* **What you should do**:
In the records below, some lines hold the word "size". Copy each of those lines.

* **Supplied data**:
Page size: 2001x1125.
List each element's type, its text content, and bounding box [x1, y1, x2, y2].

* * *

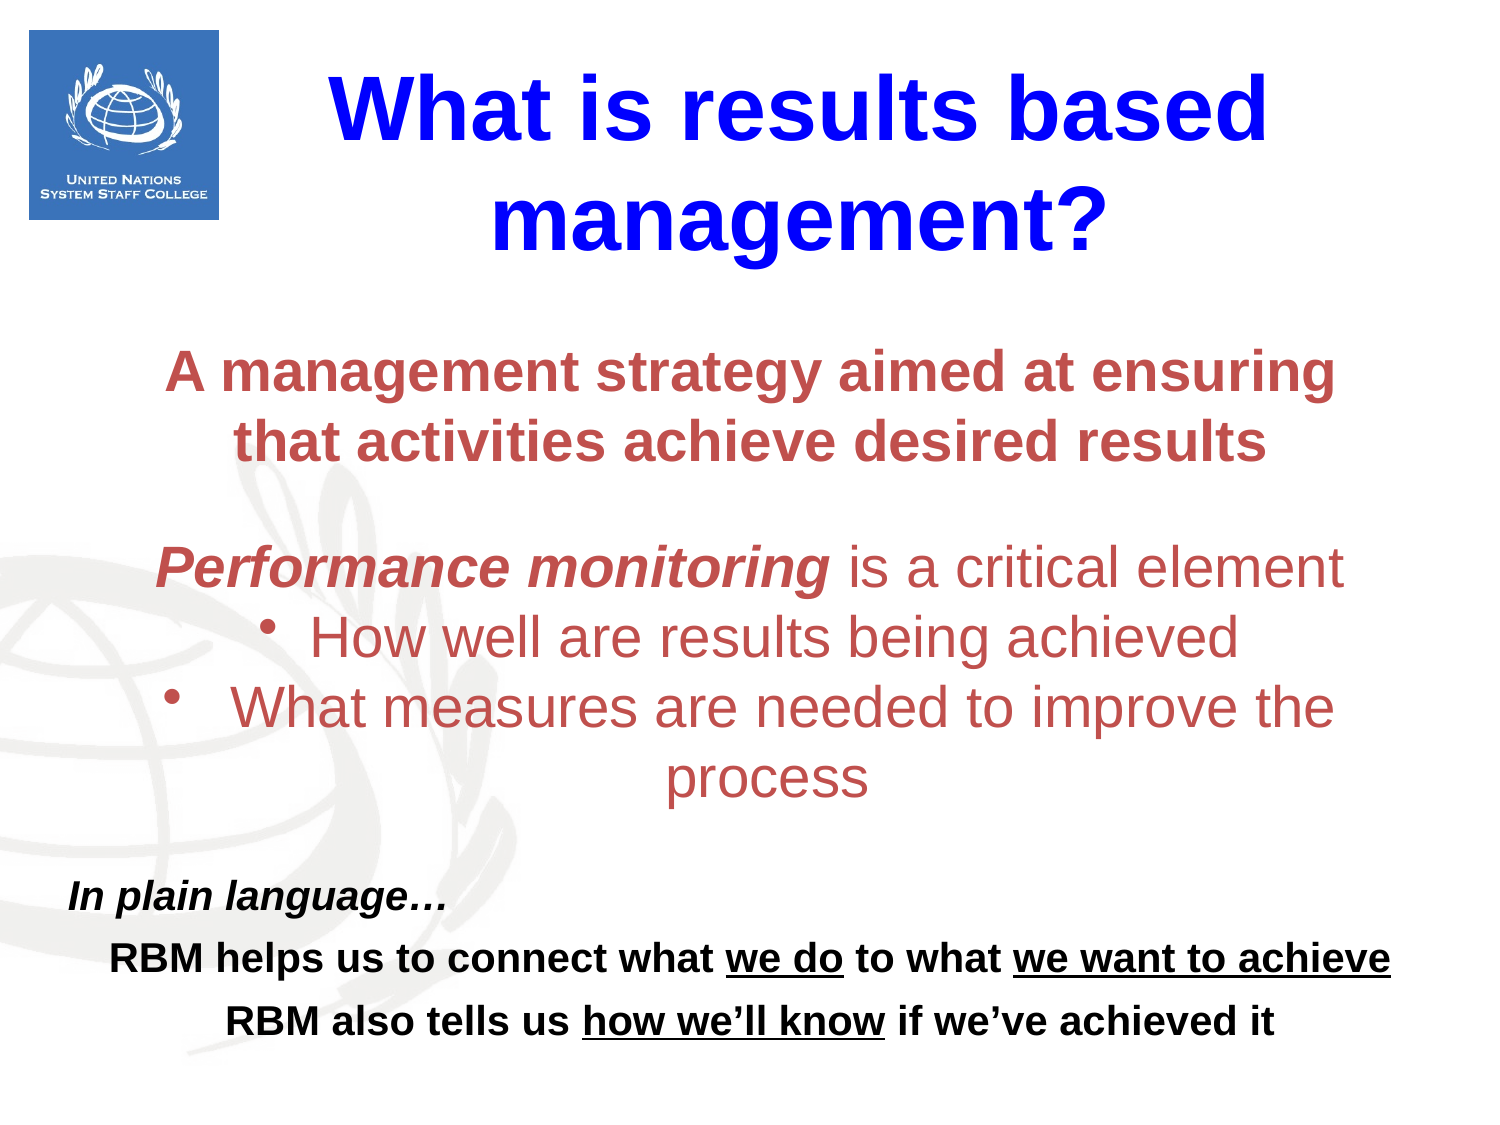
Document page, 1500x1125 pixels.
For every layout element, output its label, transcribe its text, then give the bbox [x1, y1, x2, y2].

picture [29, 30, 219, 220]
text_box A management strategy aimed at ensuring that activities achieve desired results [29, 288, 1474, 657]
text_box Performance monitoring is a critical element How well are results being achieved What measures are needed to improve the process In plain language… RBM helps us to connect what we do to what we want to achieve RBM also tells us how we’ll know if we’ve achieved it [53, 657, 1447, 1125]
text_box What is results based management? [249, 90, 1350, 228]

==

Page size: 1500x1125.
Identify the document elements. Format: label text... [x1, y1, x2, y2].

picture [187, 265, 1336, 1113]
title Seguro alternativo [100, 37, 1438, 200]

* **Task answer**:
Page size: 2001x1125.
Page size: 1500x1125.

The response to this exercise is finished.